Why you shouldn't trust all VPNs on Google Play Store
There are over 250 apps in the Google Play Store that pop up when you search for VPN, but not all of them are worth downloading. Even more - most of them you should stay far away from, and never install on your device.
Why? A VPN app is all about security. The main reason you want to use VPN is to hide your online activity from your ISP (Internet Service Provider) and make sure your personal info or your web traffic stats do not fall into the wrong hands. This is why trust and credibility are the most important assets of any VPN provider. You are placing your trust in those apps and want to be sure that your personal data does not get collected, nor does any data get shared with government agencies when asked for.
Conducting the research VPN Selector
The first criteria assessed was company information. The location of the company's headquarters is important as it can place the app in a not-so-ideal jurisdiction. If you haven't heard of the Five-Eyes, Nine-Eyes and 14-Eyes alliances (UKUSA Agreement
) then these are intelligence alliances between countries to share data and intelligence. The existence of said treaties was kept under wraps and was only revealed to the public in 2005. A country that is part of any of those alliances might not be the best location to headquarter a VPN company.
- Five Eyes: Australia, Canada, New Zealand, United Kingdom, United States
- Nine Eyes: Five Eyes + Denmark, France, the Netherlands, and Norway
- 14 Eyes: Nine Eyes + Belgium, Germany, Italy, Spain, and Sweden
Israel, Singapore, and Japan are also collaborating with Five Eyes and reportedly Japan and Germany started collaborating since 2018.
So if the developer behind any of the VPNs is located in one of those intelligence-sharing alliances they might not be the best option if you are into super-shady business. But you might be OK turning the other cheek if the company itself is reputable and you have no plans to engage in illegal activities (which you shouldn’t!).
Out of the 50 Apps we investigated 16 belonged in one of the alliances and 5 collaborate with them. For 8 apps we were unable to track the company or a person behind the app so the location remained unknown.
Unlimited Free VPN Monster and Snap VPN have different companies associated with the apps, but digging a bit deeper you can clearly see they have the same people behind them. Take a look at their websites and see if you can spot the differences.

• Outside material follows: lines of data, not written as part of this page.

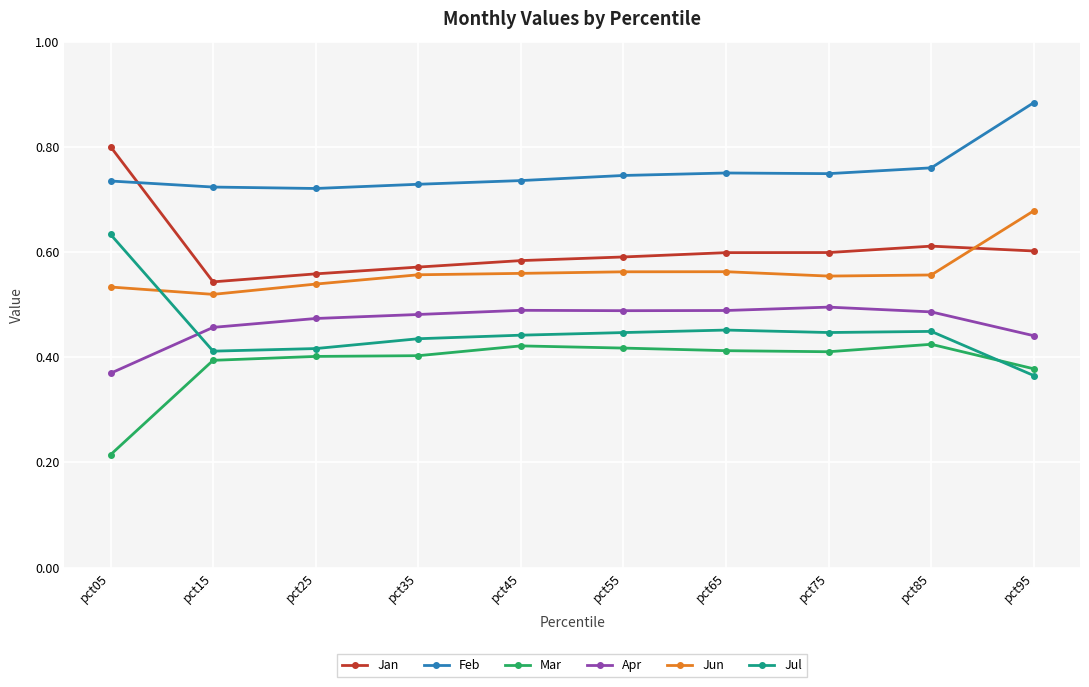

True or false: Jan has a value of 0.6 at pct65.

True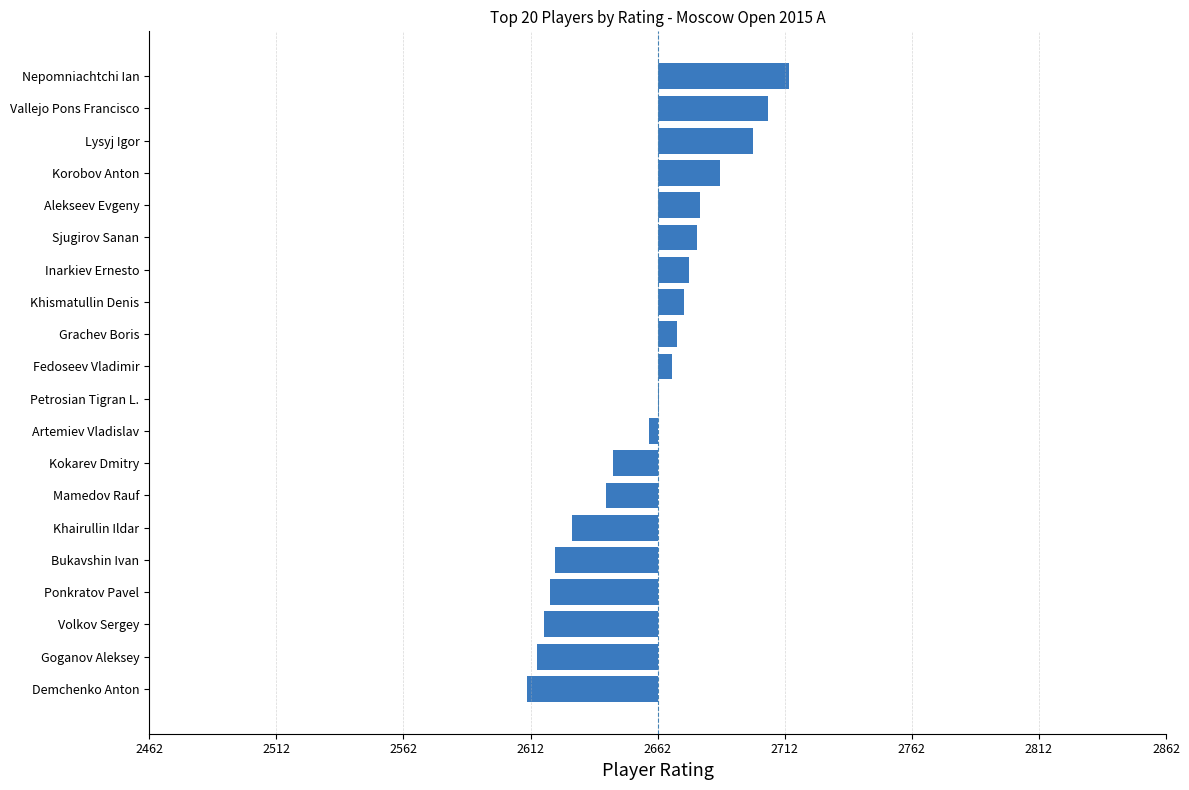

How many data points are less than 5?

10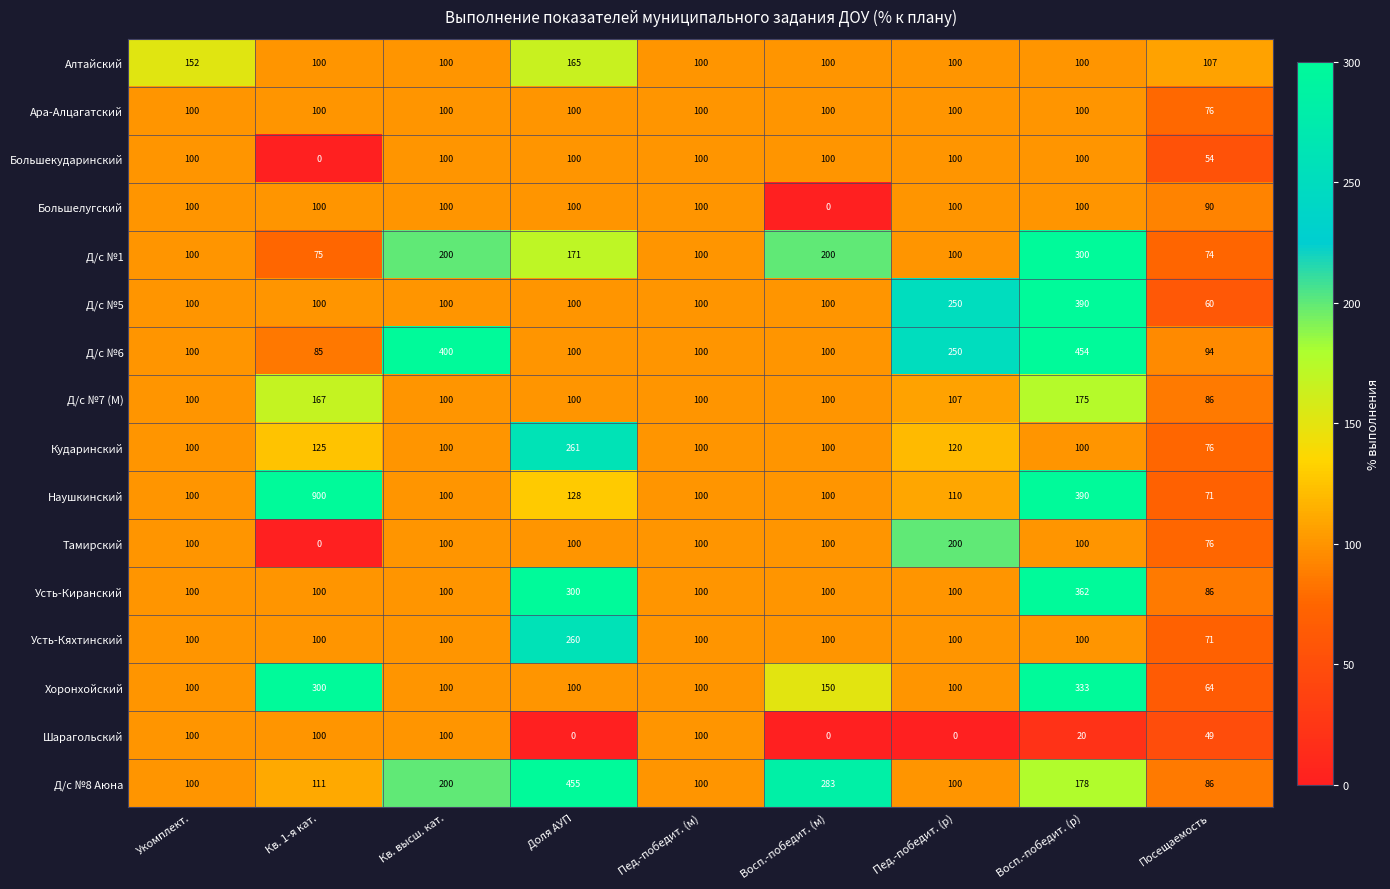

Which series has the widest spread of values?

Наушкинский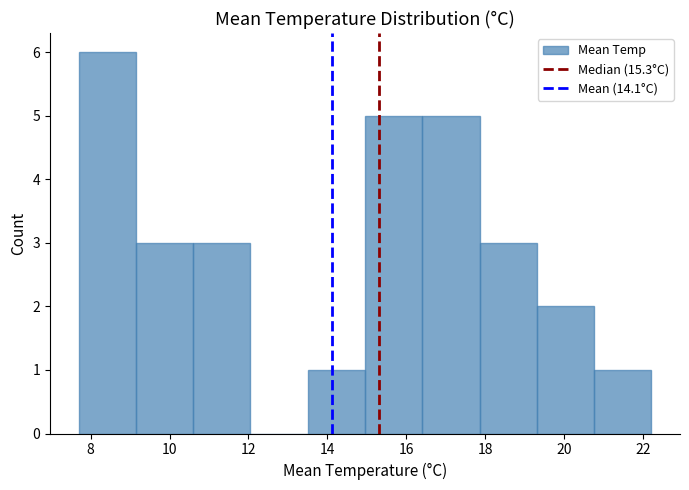

Reading left to right, transcribe this chart: for each bar, give the range it covers on the x-axis and its height. Neither the bar edges nor the heights are printed on the chart, so give them approximately, as read against the axes.

7.70 to 9.15: 6
9.15 to 10.60: 3
10.60 to 12.05: 3
12.05 to 13.50: 0
13.50 to 14.95: 1
14.95 to 16.40: 5
16.40 to 17.85: 5
17.85 to 19.30: 3
19.30 to 20.75: 2
20.75 to 22.20: 1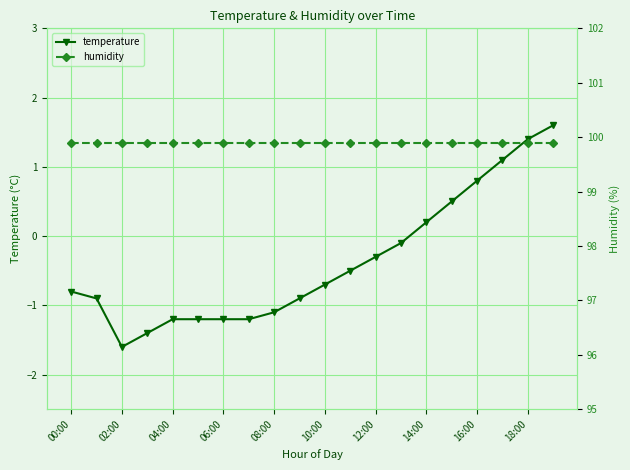

At which label is temperature closest to 0?

13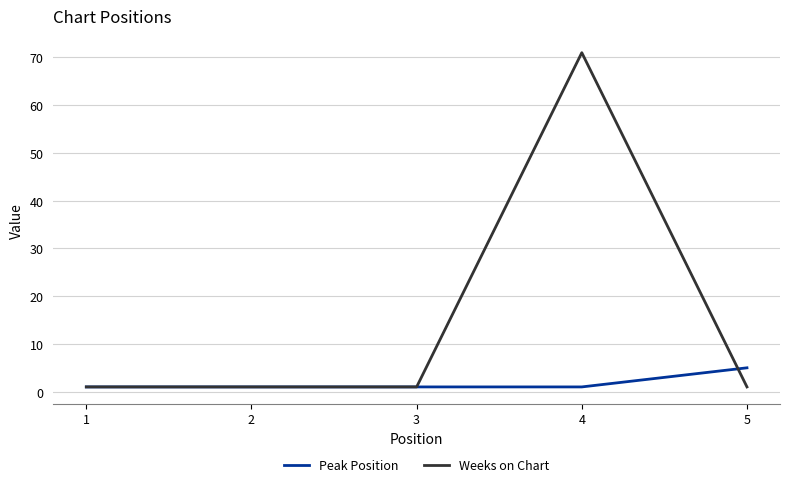

Rank the series at 5 from lowest to highest value.

Weeks on Chart, Peak Position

“We may share information with third-party vendors and service providers that provide services on our behalf, such as helping to provide our Services, for promotional and/or marketing purposes, and to provide you with information relevant to you such as product announcements, software updates, special offers, or other information.”
A VPN that shares data with third parties makes you question if you want to trust your data with that company.
“Among the types of Personal Data that VPN Russia by tap2free collects, by itself or through third parties, there are: Cookies, Usage Data, unique device identifiers for advertising (Google Advertiser ID or IDFA, for example) and geographic position.”
What specifically this Usage Data is and why and with whom exactly your Unique Device Identifiers are shared remains unclear.
You would expect that kind of suspect terms from dodgy apps sitting at the bottom of the search results page but this is from the top 50 Apps that mostly have a rating over 4.0.
In fact, 48 out of 50 had an average user score of 4.0 or above, 22 of them had scores of 4.5 or over.
All of the Apps had install counts over 100,000 and some of the Apps even over 1,000,000. Wang VPN with a record score of 4.9 has 170,478 reviews and over 1 million installs.
How many of those installs and reviews are fake, we can not tell. But considering how easy it is to buy Android app installs and user ratings we can only imagine how artificially bloated the scores are. Digitaltrends
has dug into this topic in depth.
One thing we also noticed during the research is that there are plenty of VPN apps that try to masquerade themselves and try to copy the big brand VPN. This is not, of course, unusual but users should pay attention and not install a copycat but make sure they pick the correct app.
Express VPN for example, has three blatant knockoffs that catch the eye immediately and can be mistaken for the original if not careful.
” that lists the best Android VPN apps that are safe to use and that have passed speed tests, price comparisons and privacy checks.
A VPN app is supposed to hide and secure your online activities. If you can't fully trust the app or the company behind it, you might want to reconsider your choices and stick to the ones that have a long reputable history and have been tried and tested by verified VPN sites.